(Stored data entries)
* start *

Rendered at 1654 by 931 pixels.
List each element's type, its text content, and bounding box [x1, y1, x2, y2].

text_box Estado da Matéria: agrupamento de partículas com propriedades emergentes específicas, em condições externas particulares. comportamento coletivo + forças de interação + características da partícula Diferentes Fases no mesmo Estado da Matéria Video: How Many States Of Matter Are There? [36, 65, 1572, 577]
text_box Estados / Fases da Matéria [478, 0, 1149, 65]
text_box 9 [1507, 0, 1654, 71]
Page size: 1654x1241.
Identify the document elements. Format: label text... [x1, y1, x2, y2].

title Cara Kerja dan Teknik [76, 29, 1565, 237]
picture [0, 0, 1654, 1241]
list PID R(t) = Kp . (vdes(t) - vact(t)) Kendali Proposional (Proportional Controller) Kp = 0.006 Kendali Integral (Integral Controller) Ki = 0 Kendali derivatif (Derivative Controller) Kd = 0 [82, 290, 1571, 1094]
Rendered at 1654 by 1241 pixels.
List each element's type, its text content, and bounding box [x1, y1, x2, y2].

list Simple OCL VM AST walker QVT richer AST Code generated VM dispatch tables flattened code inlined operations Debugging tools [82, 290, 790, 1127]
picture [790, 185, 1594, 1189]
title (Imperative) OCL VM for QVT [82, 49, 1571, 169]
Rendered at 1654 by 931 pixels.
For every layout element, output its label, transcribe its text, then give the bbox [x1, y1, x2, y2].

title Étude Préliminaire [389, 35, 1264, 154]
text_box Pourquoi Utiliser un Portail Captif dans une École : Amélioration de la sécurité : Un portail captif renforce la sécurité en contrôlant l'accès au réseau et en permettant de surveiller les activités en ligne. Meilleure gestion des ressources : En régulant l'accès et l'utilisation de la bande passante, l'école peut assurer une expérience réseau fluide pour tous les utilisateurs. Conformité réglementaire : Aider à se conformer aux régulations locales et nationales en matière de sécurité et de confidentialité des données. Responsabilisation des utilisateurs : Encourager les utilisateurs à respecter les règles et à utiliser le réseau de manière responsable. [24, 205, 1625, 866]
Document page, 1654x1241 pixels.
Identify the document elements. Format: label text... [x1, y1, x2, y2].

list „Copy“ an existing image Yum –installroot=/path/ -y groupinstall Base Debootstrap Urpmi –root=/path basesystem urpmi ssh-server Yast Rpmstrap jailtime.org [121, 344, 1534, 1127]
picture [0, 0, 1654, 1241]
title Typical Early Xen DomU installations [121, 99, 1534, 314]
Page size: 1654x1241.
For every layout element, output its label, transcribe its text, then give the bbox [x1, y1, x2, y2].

* end *

> **SHORT TASK**:
Copy out the entries above word for word, without changing anything.

> **SOLUTION FOR THIS EXERCISE**:
Rendered at 1654 by 931 pixels.
List each element's type, its text content, and bounding box [x1, y1, x2, y2].

text_box Estado da Matéria: agrupamento de partículas com propriedades emergentes específicas, em condições externas particulares. comportamento coletivo + forças de interação + características da partícula Diferentes Fases no mesmo Estado da Matéria Video: How Many States Of Matter Are There? [36, 65, 1572, 577]
text_box Estados / Fases da Matéria [478, 0, 1149, 65]
text_box 9 [1507, 0, 1654, 71]
Page size: 1654x1241.
Identify the document elements. Format: label text... [x1, y1, x2, y2].

title Cara Kerja dan Teknik [76, 29, 1565, 237]
picture [0, 0, 1654, 1241]
list PID R(t) = Kp . (vdes(t) - vact(t)) Kendali Proposional (Proportional Controller) Kp = 0.006 Kendali Integral (Integral Controller) Ki = 0 Kendali derivatif (Derivative Controller) Kd = 0 [82, 290, 1571, 1094]
Rendered at 1654 by 1241 pixels.
List each element's type, its text content, and bounding box [x1, y1, x2, y2].

list Simple OCL VM AST walker QVT richer AST Code generated VM dispatch tables flattened code inlined operations Debugging tools [82, 290, 790, 1127]
picture [790, 185, 1594, 1189]
title (Imperative) OCL VM for QVT [82, 49, 1571, 169]
Rendered at 1654 by 931 pixels.
For every layout element, output its label, transcribe its text, then give the bbox [x1, y1, x2, y2].

title Étude Préliminaire [389, 35, 1264, 154]
text_box Pourquoi Utiliser un Portail Captif dans une École : Amélioration de la sécurité : Un portail captif renforce la sécurité en contrôlant l'accès au réseau et en permettant de surveiller les activités en ligne. Meilleure gestion des ressources : En régulant l'accès et l'utilisation de la bande passante, l'école peut assurer une expérience réseau fluide pour tous les utilisateurs. Conformité réglementaire : Aider à se conformer aux régulations locales et nationales en matière de sécurité et de confidentialité des données. Responsabilisation des utilisateurs : Encourager les utilisateurs à respecter les règles et à utiliser le réseau de manière responsable. [24, 205, 1625, 866]
Document page, 1654x1241 pixels.
Identify the document elements. Format: label text... [x1, y1, x2, y2].

list „Copy“ an existing image Yum –installroot=/path/ -y groupinstall Base Debootstrap Urpmi –root=/path basesystem urpmi ssh-server Yast Rpmstrap jailtime.org [121, 344, 1534, 1127]
picture [0, 0, 1654, 1241]
title Typical Early Xen DomU installations [121, 99, 1534, 314]
Page size: 1654x1241.
For every layout element, output its label, transcribe its text, then give the bbox [x1, y1, x2, y2].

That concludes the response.